No more the sleepless nights stitching clammy grey flesh together.  No more the shunning of human company in the name of science. No more the moving from castle to castle, stately home to stately home. Well, perhaps the stately homes weren't so bad, but no more of the rest of it!

He rose to his feet and fled to the spiral staircase that twisted down to the depths of the castle. Pausing only to grab a flickering torch from a wall bracket he took the stairs three at a time, fire in his soul and spring in his step.  His mind raced with visions of all the things he'd forsaken for science. Family. Love. Companionship. He'd pooh-poohed them all. And for what? Recognition by and admiration from the fools he was setting out to prove wrong? He saw it all now. How hollow his life was! How empty and devoid of all worth! How wasted!

He kicked open the door to the lab and stepped inside. Shadows danced in the corners of the room as he stalked across the floor to the colossal slab on which lay the source of all his frustrations. Wires zigzagged up to the ceiling, attached to various technical and archaic machinery that fizzled impatiently.  Beakers and flasks sat on tables, colourful liquids bubbling away. Übel didn't need them for his research, he'd been told they gave a lab just the right look, so naturally he'd had to have them. They had been expensive. He glared at them, then swept them off the table. They shattered, sending shards flying everywhere. He felt no better. The useless flasks were not to blame for his current predicament. He advanced on the slab, torch held high.

There. There it was. Lying on the cold stone slab, an altar dedicated to the gods of science, was the source of all his troubles.  The corpse. After years of research and months of organ collection (not to mention preservation), he had lovingly stitched it together. It was not a hobby, a model kit that he frittered away his spare time on. It was a gestation period. He had brought this hideously perfect beast to term, and tonight was to have been its birth.  In a manner of speaking, of course.

He held the torch close to the body, casting a critical eye over it. It looked oddly peaceful, lying there waiting to be reborn.  Give or take the odd bit of gnarled skin that came from a burn victim; as time had pressed on Übel had found himself in less and less of a position to be picky about his materials.  Mind you, now that he looked at it, some of the stitch work was marvellous. Around the fingers there, look, that had been particularly tricky.  He felt an odd swell of pride as he gazed down upon his creation.  It really had taken such a long time to reach this point, so much strife; to have it be for naught would be intolerable. And that stitch work was simply far too good to consign to the flames.  He ran a trembling hand along the seam that connected his creation's neck to its body and he shook his head. No. No, he would be a fool to destroy this, his perfect creation.  That would truly render his life meaningless and wasted.  He must give it life, he must; and he would. Somehow. He would.  

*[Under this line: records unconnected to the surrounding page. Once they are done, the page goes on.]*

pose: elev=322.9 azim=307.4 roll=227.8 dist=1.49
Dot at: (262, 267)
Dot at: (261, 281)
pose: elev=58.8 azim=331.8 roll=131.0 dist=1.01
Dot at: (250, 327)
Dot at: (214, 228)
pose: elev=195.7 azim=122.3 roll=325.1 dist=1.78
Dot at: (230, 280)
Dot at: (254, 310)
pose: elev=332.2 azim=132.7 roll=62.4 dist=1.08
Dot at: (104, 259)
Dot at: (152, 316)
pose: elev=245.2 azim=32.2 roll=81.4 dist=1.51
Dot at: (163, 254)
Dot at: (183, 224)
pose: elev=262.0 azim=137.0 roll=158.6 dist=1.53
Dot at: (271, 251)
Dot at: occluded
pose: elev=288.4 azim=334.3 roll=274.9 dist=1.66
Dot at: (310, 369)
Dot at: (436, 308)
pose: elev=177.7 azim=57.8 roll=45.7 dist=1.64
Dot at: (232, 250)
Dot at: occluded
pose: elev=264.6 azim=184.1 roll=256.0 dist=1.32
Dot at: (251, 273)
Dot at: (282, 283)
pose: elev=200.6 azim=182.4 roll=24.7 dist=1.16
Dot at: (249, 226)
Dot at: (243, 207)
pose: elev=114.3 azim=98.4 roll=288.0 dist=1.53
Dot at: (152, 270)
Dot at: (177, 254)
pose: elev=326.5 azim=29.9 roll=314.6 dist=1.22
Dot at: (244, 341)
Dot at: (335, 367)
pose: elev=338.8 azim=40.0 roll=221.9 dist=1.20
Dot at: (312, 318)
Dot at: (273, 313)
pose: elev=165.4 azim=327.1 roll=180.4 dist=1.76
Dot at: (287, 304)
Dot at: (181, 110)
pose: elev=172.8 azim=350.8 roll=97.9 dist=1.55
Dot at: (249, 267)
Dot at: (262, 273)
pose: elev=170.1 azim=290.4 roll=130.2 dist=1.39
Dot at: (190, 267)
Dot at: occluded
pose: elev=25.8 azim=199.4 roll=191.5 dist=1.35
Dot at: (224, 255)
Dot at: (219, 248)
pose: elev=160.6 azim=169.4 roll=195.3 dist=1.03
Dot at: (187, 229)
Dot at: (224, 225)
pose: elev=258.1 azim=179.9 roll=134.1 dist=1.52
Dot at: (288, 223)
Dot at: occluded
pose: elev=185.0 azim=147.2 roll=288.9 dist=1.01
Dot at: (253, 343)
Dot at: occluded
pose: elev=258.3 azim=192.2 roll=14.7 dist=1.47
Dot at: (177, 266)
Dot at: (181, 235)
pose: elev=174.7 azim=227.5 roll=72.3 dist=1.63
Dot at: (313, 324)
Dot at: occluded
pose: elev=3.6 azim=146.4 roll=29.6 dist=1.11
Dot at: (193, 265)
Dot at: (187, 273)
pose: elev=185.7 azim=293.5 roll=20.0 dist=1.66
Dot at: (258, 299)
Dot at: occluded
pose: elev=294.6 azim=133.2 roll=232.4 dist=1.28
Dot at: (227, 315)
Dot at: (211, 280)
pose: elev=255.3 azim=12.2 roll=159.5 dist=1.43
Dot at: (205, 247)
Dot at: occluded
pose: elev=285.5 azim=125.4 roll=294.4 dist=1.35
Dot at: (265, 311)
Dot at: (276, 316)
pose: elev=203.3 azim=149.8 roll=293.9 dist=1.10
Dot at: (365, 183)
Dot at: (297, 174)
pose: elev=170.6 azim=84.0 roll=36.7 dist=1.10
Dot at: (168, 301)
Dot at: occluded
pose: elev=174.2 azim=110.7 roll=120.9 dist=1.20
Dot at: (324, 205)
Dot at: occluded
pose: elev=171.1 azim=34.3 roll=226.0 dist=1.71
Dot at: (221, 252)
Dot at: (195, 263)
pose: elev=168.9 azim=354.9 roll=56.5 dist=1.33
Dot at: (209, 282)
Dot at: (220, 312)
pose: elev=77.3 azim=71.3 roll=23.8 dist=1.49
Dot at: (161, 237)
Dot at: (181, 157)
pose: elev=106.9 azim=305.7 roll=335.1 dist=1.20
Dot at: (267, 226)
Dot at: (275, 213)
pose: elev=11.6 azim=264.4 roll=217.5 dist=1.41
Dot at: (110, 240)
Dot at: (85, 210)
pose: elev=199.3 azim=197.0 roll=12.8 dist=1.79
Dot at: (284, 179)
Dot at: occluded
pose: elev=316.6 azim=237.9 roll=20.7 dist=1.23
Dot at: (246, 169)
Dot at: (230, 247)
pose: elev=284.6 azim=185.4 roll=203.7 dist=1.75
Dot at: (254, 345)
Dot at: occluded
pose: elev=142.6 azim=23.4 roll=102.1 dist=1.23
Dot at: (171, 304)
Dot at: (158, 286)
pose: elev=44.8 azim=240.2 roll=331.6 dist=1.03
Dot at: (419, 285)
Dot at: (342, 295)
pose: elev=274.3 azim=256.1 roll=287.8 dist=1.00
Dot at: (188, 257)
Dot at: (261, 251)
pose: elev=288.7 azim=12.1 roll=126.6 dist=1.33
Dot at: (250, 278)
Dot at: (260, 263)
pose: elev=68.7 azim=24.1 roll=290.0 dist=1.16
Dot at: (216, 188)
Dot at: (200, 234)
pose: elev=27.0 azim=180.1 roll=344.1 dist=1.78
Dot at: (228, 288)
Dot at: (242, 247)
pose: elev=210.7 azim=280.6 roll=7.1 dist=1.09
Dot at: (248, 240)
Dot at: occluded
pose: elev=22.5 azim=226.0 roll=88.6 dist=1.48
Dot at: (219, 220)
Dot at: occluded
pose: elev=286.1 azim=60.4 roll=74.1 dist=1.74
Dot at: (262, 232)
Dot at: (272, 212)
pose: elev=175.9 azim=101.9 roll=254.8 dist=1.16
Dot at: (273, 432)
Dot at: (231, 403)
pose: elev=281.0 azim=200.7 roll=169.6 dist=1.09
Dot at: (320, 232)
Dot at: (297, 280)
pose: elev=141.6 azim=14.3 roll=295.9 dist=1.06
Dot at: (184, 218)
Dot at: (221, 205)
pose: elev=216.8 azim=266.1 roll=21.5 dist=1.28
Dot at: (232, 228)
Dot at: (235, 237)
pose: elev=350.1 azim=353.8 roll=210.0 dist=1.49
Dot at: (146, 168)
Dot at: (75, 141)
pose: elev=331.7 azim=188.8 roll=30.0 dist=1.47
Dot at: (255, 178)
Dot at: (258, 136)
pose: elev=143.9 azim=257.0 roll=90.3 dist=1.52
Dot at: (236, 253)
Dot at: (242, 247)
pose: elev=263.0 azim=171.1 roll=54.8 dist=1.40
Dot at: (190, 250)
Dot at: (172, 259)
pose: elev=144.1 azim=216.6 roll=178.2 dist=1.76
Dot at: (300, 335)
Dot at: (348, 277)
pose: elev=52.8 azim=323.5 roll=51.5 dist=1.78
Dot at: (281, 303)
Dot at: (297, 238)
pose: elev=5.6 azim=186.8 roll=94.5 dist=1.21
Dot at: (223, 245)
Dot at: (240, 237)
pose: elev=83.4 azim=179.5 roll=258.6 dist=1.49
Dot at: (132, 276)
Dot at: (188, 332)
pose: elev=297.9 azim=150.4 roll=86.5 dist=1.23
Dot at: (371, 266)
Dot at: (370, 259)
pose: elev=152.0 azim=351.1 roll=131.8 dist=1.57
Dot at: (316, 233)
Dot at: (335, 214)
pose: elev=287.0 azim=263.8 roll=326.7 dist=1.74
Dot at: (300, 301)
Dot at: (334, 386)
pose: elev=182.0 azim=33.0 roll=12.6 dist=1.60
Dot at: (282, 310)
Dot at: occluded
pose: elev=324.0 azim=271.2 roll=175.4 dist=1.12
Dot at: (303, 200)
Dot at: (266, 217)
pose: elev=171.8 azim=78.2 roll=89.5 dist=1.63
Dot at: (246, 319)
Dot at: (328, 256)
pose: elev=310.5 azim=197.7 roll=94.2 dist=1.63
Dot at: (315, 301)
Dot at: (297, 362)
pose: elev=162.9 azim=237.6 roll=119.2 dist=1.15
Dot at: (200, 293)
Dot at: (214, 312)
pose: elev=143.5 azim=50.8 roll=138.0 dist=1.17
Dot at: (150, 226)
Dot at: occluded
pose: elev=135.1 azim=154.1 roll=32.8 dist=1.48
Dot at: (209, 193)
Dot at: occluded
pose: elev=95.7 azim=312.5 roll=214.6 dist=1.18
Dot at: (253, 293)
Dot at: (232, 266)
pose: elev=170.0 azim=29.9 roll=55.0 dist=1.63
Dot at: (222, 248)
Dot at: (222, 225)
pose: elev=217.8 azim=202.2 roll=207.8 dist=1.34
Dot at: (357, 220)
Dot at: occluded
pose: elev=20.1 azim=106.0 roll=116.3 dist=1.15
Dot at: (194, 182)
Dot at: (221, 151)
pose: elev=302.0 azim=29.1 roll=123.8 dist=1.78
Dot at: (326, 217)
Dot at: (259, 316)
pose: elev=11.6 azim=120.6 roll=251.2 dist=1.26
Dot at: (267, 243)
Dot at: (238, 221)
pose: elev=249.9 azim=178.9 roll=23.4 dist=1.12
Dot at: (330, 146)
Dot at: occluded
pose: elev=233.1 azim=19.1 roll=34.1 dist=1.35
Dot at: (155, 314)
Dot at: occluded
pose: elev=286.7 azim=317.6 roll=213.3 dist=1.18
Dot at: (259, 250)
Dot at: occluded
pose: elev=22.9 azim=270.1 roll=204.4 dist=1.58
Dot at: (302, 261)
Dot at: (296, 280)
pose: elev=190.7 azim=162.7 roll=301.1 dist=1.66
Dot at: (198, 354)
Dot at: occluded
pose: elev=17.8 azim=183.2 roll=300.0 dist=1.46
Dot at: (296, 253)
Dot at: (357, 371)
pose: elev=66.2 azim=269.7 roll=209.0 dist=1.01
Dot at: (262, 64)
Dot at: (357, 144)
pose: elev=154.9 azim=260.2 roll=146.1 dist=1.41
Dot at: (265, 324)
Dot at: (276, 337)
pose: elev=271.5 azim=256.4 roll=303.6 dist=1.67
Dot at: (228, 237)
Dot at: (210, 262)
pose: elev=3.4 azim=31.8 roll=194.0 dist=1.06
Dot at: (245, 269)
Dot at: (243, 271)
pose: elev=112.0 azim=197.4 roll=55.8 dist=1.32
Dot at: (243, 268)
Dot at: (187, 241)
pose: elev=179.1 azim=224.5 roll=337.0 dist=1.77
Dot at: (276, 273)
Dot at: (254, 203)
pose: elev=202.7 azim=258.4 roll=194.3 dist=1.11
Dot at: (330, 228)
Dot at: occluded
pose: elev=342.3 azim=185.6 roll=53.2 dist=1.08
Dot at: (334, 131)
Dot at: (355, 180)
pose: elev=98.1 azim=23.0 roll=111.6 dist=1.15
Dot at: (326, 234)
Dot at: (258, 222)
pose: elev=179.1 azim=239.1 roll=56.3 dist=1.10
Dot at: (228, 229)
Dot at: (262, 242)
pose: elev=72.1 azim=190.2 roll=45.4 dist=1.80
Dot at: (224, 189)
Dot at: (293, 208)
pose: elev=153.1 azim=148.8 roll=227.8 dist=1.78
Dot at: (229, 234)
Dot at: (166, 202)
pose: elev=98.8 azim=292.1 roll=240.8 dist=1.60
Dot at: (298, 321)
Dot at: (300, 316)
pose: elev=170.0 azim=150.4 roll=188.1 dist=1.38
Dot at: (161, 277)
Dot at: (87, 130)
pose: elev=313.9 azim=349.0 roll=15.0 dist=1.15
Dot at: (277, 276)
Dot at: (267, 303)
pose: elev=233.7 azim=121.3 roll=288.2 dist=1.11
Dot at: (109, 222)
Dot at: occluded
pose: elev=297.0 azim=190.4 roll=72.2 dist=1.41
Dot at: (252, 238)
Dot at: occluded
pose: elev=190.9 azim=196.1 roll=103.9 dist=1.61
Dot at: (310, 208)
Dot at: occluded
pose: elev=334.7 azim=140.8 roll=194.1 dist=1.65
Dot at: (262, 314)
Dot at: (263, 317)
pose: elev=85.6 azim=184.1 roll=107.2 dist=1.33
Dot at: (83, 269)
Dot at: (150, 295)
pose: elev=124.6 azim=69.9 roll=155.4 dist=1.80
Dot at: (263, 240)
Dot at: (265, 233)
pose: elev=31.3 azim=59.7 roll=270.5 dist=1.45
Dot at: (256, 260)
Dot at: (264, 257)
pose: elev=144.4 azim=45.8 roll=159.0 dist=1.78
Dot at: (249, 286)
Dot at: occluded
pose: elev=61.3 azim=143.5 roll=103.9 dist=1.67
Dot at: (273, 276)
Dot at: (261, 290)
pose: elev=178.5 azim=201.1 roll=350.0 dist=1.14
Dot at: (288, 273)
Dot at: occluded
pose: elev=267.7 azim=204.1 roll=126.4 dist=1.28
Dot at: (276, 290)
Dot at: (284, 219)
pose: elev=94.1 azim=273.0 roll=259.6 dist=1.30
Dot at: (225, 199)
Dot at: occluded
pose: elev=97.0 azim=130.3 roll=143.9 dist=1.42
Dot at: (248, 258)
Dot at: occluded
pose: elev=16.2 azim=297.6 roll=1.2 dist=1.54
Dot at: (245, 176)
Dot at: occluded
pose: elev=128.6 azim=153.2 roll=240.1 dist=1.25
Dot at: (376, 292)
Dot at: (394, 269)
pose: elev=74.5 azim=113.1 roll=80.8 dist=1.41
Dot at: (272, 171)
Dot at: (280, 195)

He could hear Igor shuffling towards him, could hear the 'slop slop' of more tea hitting the flagstones.  It reminded him of rain, damnable non-existent rain … and it tickled an old memory at the back of his brain.  An idea started to suggest itself … not much to go on, but perhaps, perhaps…

He turned.

"Igor," he said, a slow smile threatening to surface on his lips. "Never mind the tea, dear fellow. Be a good chap and run along to my study. In my desk, second drawer down, you'll find some invention schematics I came up with as a boy. Childish nonsense and rot, of course … but still … I think I may have the answer to all my problems.  Fetch me all the diagrams and notes to do with my old weather-control machine idea. If I can't have the thunderstorms I've been promised, I'll simply have to summon my own!"

Igor nodded.  "Quite ingenious, sir, I shall fetch them straight away."

As Igor left the room, Übel turned back to his monster. Oh yes.  He'd have his thunderstorm all right. If it meant going without sleep or food, he'd have it by the end of the week.  For his creation. For his reputation. For his life.

FOR SCIENCE!


 1 A very specialised school for scientists of the old-fashioned variety.  Their motto: "Gloriae Scientiae! SCIENTIAE!!!"

2 His own lip, that is. Not Igor's. That wouldn't have been a very nice thing to do after Igor had apologised.